About this exercise: Give an exact copy of the data that follows, but none of its pictures.

Records for the exercise:
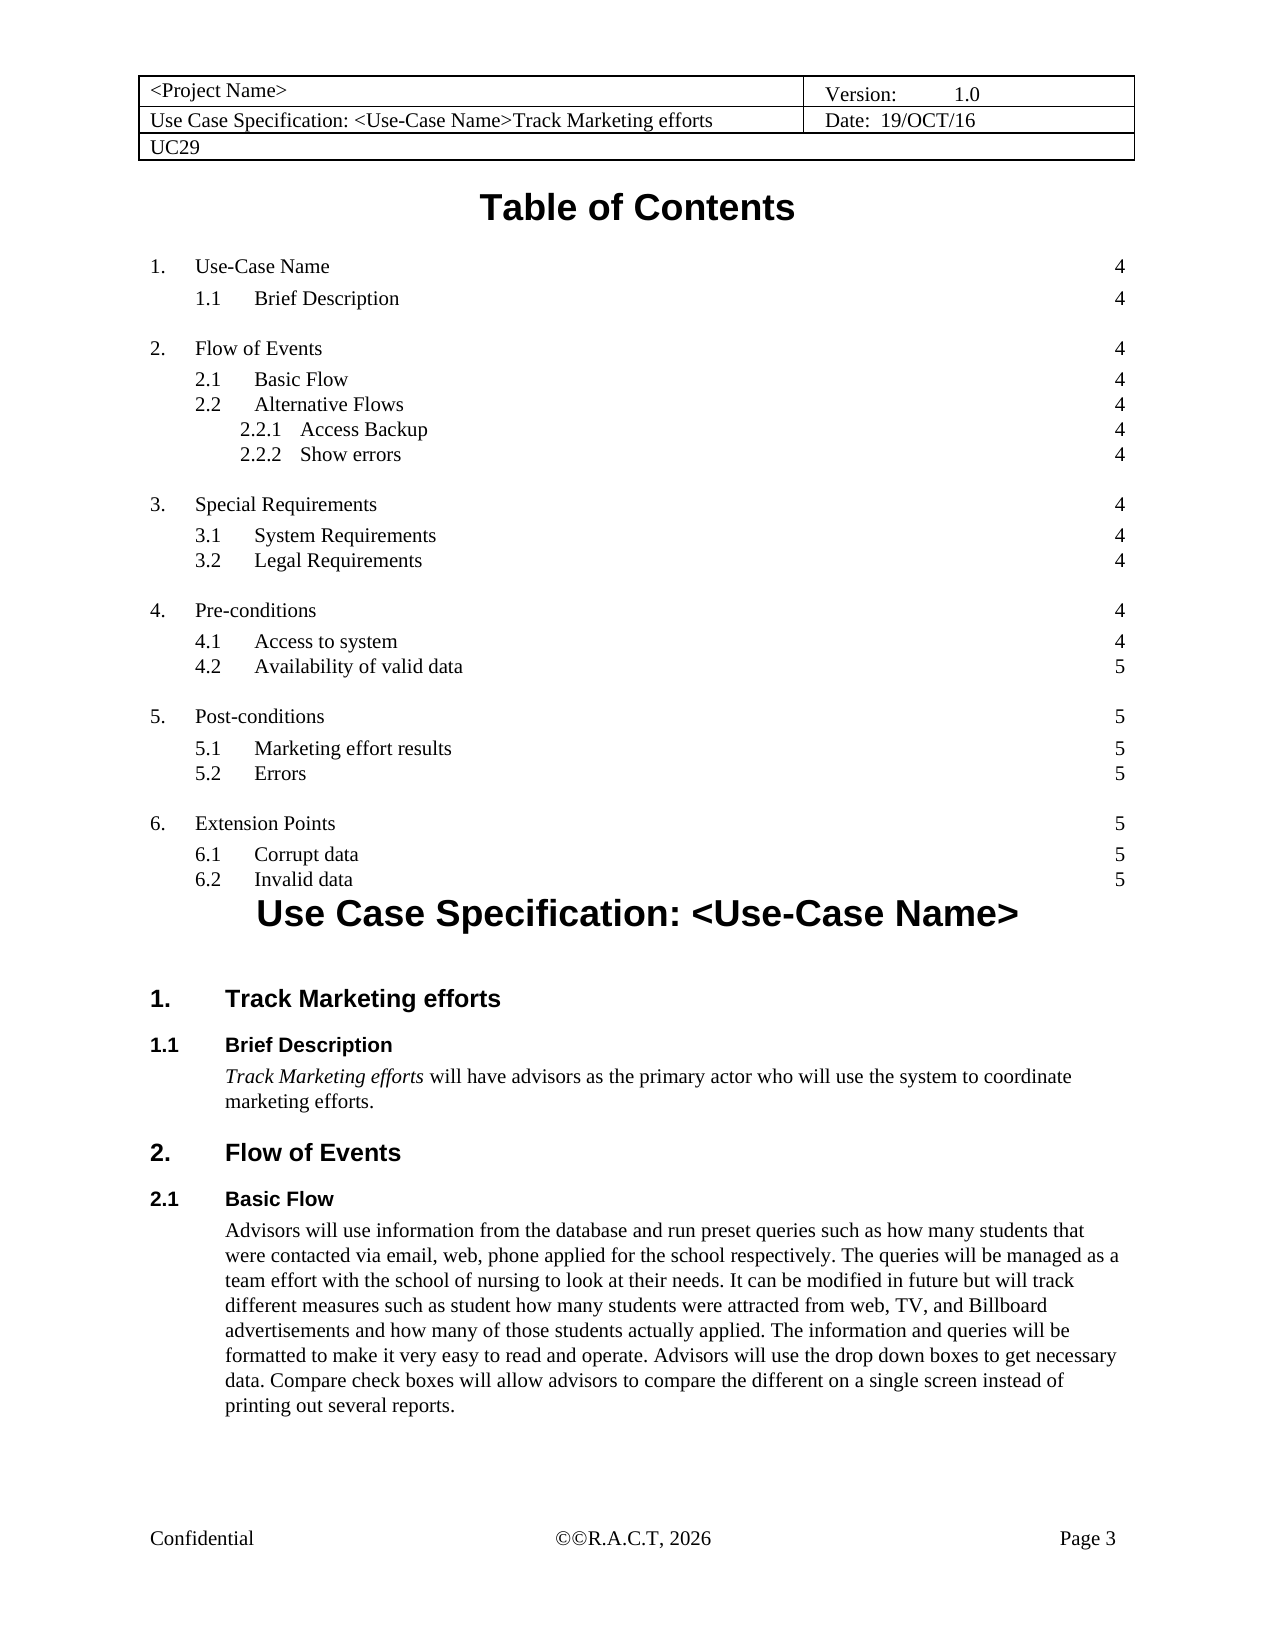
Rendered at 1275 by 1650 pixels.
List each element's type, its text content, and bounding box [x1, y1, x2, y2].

text 3.2 Legal Requirements 4 [195, 547, 1050, 572]
text 2.2 Alternative Flows 4 [195, 391, 1050, 416]
text 3. Special Requirements 4 [150, 491, 1050, 516]
text 4.2 Availability of valid data 5 [195, 653, 1050, 678]
text 1. Use-Case Name 4 [150, 253, 1050, 278]
subtitle Brief Description [150, 1032, 1125, 1057]
text 6.1 Corrupt data 5 [195, 841, 1050, 866]
text 3.1 System Requirements 4 [195, 522, 1050, 547]
text Track Marketing efforts will have advisors as the primary actor who will use the system to coordinate marketing efforts. [225, 1063, 1125, 1113]
text 5. Post-conditions 5 [150, 703, 1050, 728]
text 1.1 Brief Description 4 [195, 285, 1050, 310]
text 5.1 Marketing effort results 5 [195, 735, 1050, 760]
text 2.2.2 Show errors 4 [240, 441, 1125, 466]
subtitle Flow of Events [150, 1138, 1125, 1167]
text 4.1 Access to system 4 [195, 628, 1050, 653]
subtitle Basic Flow [150, 1185, 1125, 1210]
title Table of Contents [150, 185, 1125, 228]
text 6.2 Invalid data 5 [195, 866, 1050, 891]
text 2. Flow of Events 4 [150, 335, 1050, 360]
text 2.1 Basic Flow 4 [195, 366, 1050, 391]
title Use Case Specification: Track Marketing Efforts [150, 891, 1125, 934]
text 2.2.1 Access Backup 4 [240, 416, 1125, 441]
text Advisors will use information from the database and run preset queries such as how many students that were contacted via email, web, phone applied for the school respectively. The queries will be managed as a team effort with the school of nursing to look at their needs. It can be modified in future but will track different measures such as student how many students were attracted from web, TV, and Billboard advertisements and how many of those students actually applied. The information and queries will be formatted to make it very easy to read and operate. Advisors will use the drop down boxes to get necessary data. Compare check boxes will allow advisors to compare the different on a single screen instead of printing out several reports. [225, 1217, 1125, 1417]
text 6. Extension Points 5 [150, 810, 1050, 835]
subtitle Track Marketing efforts [150, 984, 1125, 1013]
text 5.2 Errors 5 [195, 760, 1050, 785]
text 4. Pre-conditions 4 [150, 597, 1050, 622]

Result of this task:
Rendered at 1275 by 1650 pixels.
List each element's type, its text content, and bounding box [x1, y1, x2, y2].

text 3.2 Legal Requirements 4 [195, 547, 1050, 572]
text 2.2 Alternative Flows 4 [195, 391, 1050, 416]
text 3. Special Requirements 4 [150, 491, 1050, 516]
text 4.2 Availability of valid data 5 [195, 653, 1050, 678]
text 1. Use-Case Name 4 [150, 253, 1050, 278]
subtitle Brief Description [150, 1032, 1125, 1057]
text 6.1 Corrupt data 5 [195, 841, 1050, 866]
text 3.1 System Requirements 4 [195, 522, 1050, 547]
text Track Marketing efforts will have advisors as the primary actor who will use the system to coordinate marketing efforts. [225, 1063, 1125, 1113]
text 5. Post-conditions 5 [150, 703, 1050, 728]
text 1.1 Brief Description 4 [195, 285, 1050, 310]
text 5.1 Marketing effort results 5 [195, 735, 1050, 760]
text 2.2.2 Show errors 4 [240, 441, 1125, 466]
subtitle Flow of Events [150, 1138, 1125, 1167]
text 4.1 Access to system 4 [195, 628, 1050, 653]
subtitle Basic Flow [150, 1185, 1125, 1210]
title Table of Contents [150, 185, 1125, 228]
text 6.2 Invalid data 5 [195, 866, 1050, 891]
text 2. Flow of Events 4 [150, 335, 1050, 360]
text 2.1 Basic Flow 4 [195, 366, 1050, 391]
title Use Case Specification: Track Marketing Efforts [150, 891, 1125, 934]
text 2.2.1 Access Backup 4 [240, 416, 1125, 441]
text Advisors will use information from the database and run preset queries such as how many students that were contacted via email, web, phone applied for the school respectively. The queries will be managed as a team effort with the school of nursing to look at their needs. It can be modified in future but will track different measures such as student how many students were attracted from web, TV, and Billboard advertisements and how many of those students actually applied. The information and queries will be formatted to make it very easy to read and operate. Advisors will use the drop down boxes to get necessary data. Compare check boxes will allow advisors to compare the different on a single screen instead of printing out several reports. [225, 1217, 1125, 1417]
text 6. Extension Points 5 [150, 810, 1050, 835]
subtitle Track Marketing efforts [150, 984, 1125, 1013]
text 5.2 Errors 5 [195, 760, 1050, 785]
text 4. Pre-conditions 4 [150, 597, 1050, 622]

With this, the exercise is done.